TASK |
Set down every line of text from the entries below without changing a character, and leave the pictures out of your answer.

PROVIDED RECORDS |
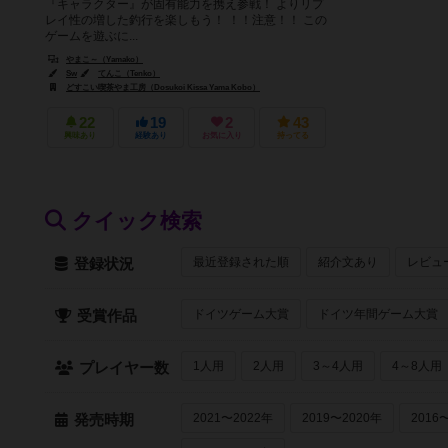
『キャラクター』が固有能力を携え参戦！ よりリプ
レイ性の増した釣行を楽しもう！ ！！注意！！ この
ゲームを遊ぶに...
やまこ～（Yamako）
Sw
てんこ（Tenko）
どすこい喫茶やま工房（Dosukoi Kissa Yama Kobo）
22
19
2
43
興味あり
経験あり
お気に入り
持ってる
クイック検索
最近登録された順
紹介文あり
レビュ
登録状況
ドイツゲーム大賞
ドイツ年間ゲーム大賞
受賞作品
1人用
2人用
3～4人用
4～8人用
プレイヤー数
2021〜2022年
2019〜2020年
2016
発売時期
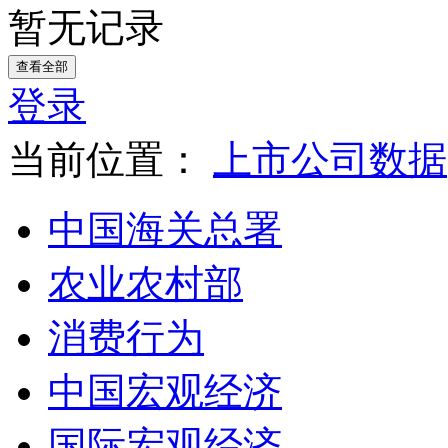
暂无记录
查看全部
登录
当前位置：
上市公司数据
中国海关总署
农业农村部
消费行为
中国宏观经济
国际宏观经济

YOUR SOLUTION |
『キャラクター』が固有能力を携え参戦！ よりリプ
レイ性の増した釣行を楽しもう！ ！！注意！！ この
ゲームを遊ぶに...
やまこ～（Yamako）
Sw
てんこ（Tenko）
どすこい喫茶やま工房（Dosukoi Kissa Yama Kobo）
22
19
2
43
興味あり
経験あり
お気に入り
持ってる
クイック検索
最近登録された順
紹介文あり
レビュ
登録状況
ドイツゲーム大賞
ドイツ年間ゲーム大賞
受賞作品
1人用
2人用
3～4人用
4～8人用
プレイヤー数
2021〜2022年
2019〜2020年
2016
発売時期
暂无记录
查看全部
登录
当前位置：
上市公司数据
中国海关总署
农业农村部
消费行为
中国宏观经济
国际宏观经济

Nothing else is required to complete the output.